#### [WORK ITEM]
When you copy the records, keep every word exact and leave the pictures out.

#### [SOURCE INFORMATION]
━━━━━━━━━━━━━━━━━━━━

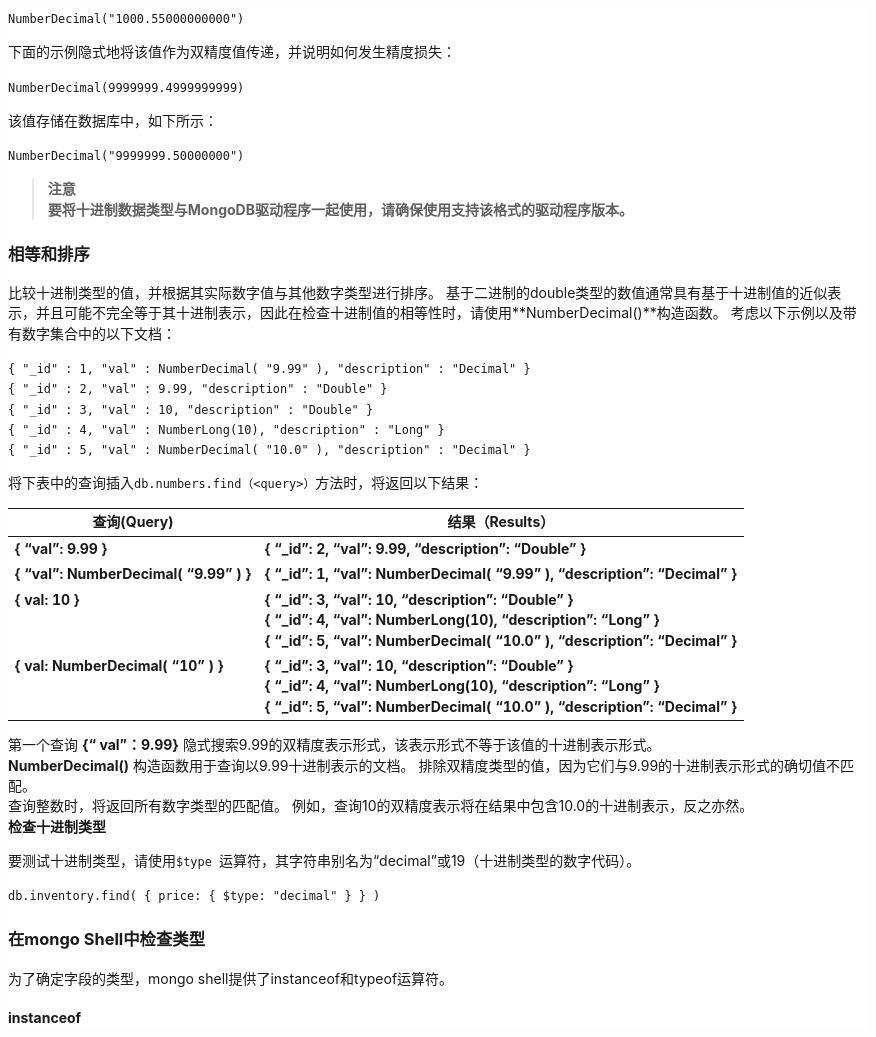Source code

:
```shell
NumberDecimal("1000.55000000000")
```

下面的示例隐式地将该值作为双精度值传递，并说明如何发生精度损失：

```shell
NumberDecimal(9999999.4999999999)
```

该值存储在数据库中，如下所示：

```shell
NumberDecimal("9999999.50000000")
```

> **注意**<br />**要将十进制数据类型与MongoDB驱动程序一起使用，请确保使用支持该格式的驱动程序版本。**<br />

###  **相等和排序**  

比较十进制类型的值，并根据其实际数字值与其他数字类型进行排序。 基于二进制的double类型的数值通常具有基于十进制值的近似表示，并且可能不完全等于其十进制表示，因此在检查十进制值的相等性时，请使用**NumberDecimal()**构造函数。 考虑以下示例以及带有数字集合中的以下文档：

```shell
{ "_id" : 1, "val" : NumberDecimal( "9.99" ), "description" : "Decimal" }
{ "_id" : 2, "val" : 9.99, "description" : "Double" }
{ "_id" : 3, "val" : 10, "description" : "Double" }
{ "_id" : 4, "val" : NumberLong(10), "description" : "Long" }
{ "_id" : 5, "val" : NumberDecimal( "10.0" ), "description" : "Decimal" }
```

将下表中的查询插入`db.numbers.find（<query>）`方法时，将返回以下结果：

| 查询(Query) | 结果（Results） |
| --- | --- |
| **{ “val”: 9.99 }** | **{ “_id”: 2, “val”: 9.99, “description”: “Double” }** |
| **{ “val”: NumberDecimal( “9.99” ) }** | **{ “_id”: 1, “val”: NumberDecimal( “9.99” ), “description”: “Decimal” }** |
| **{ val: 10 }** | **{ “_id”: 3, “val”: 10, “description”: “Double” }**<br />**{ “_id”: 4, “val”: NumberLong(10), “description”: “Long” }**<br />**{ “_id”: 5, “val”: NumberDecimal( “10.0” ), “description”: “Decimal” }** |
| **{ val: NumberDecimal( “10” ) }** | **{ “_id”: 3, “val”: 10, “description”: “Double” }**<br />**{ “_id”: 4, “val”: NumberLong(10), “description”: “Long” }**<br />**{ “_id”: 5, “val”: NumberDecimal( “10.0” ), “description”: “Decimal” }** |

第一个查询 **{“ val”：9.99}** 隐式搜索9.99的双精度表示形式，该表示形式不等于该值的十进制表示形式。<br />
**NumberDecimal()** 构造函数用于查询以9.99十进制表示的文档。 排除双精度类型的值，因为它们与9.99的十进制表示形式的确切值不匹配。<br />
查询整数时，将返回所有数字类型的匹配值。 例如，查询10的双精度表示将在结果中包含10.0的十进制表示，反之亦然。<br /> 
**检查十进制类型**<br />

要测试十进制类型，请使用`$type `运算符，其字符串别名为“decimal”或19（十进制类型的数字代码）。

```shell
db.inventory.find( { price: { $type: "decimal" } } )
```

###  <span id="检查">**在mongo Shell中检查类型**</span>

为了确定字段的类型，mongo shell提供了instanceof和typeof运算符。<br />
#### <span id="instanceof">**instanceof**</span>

━━━━━━━━━━━━━━━━━━━━

#### [EXPECTED ANSWER]
Source code

:
```shell
NumberDecimal("1000.55000000000")
```

下面的示例隐式地将该值作为双精度值传递，并说明如何发生精度损失：

```shell
NumberDecimal(9999999.4999999999)
```

该值存储在数据库中，如下所示：

```shell
NumberDecimal("9999999.50000000")
```

> **注意**<br />**要将十进制数据类型与MongoDB驱动程序一起使用，请确保使用支持该格式的驱动程序版本。**<br />

###  **相等和排序**  

比较十进制类型的值，并根据其实际数字值与其他数字类型进行排序。 基于二进制的double类型的数值通常具有基于十进制值的近似表示，并且可能不完全等于其十进制表示，因此在检查十进制值的相等性时，请使用**NumberDecimal()**构造函数。 考虑以下示例以及带有数字集合中的以下文档：

```shell
{ "_id" : 1, "val" : NumberDecimal( "9.99" ), "description" : "Decimal" }
{ "_id" : 2, "val" : 9.99, "description" : "Double" }
{ "_id" : 3, "val" : 10, "description" : "Double" }
{ "_id" : 4, "val" : NumberLong(10), "description" : "Long" }
{ "_id" : 5, "val" : NumberDecimal( "10.0" ), "description" : "Decimal" }
```

将下表中的查询插入`db.numbers.find（<query>）`方法时，将返回以下结果：

| 查询(Query) | 结果（Results） |
| --- | --- |
| **{ “val”: 9.99 }** | **{ “_id”: 2, “val”: 9.99, “description”: “Double” }** |
| **{ “val”: NumberDecimal( “9.99” ) }** | **{ “_id”: 1, “val”: NumberDecimal( “9.99” ), “description”: “Decimal” }** |
| **{ val: 10 }** | **{ “_id”: 3, “val”: 10, “description”: “Double” }**<br />**{ “_id”: 4, “val”: NumberLong(10), “description”: “Long” }**<br />**{ “_id”: 5, “val”: NumberDecimal( “10.0” ), “description”: “Decimal” }** |
| **{ val: NumberDecimal( “10” ) }** | **{ “_id”: 3, “val”: 10, “description”: “Double” }**<br />**{ “_id”: 4, “val”: NumberLong(10), “description”: “Long” }**<br />**{ “_id”: 5, “val”: NumberDecimal( “10.0” ), “description”: “Decimal” }** |

第一个查询 **{“ val”：9.99}** 隐式搜索9.99的双精度表示形式，该表示形式不等于该值的十进制表示形式。<br />
**NumberDecimal()** 构造函数用于查询以9.99十进制表示的文档。 排除双精度类型的值，因为它们与9.99的十进制表示形式的确切值不匹配。<br />
查询整数时，将返回所有数字类型的匹配值。 例如，查询10的双精度表示将在结果中包含10.0的十进制表示，反之亦然。<br /> 
**检查十进制类型**<br />

要测试十进制类型，请使用`$type `运算符，其字符串别名为“decimal”或19（十进制类型的数字代码）。

```shell
db.inventory.find( { price: { $type: "decimal" } } )
```

###  <span id="检查">**在mongo Shell中检查类型**</span>

为了确定字段的类型，mongo shell提供了instanceof和typeof运算符。<br />
#### <span id="instanceof">**instanceof**</span>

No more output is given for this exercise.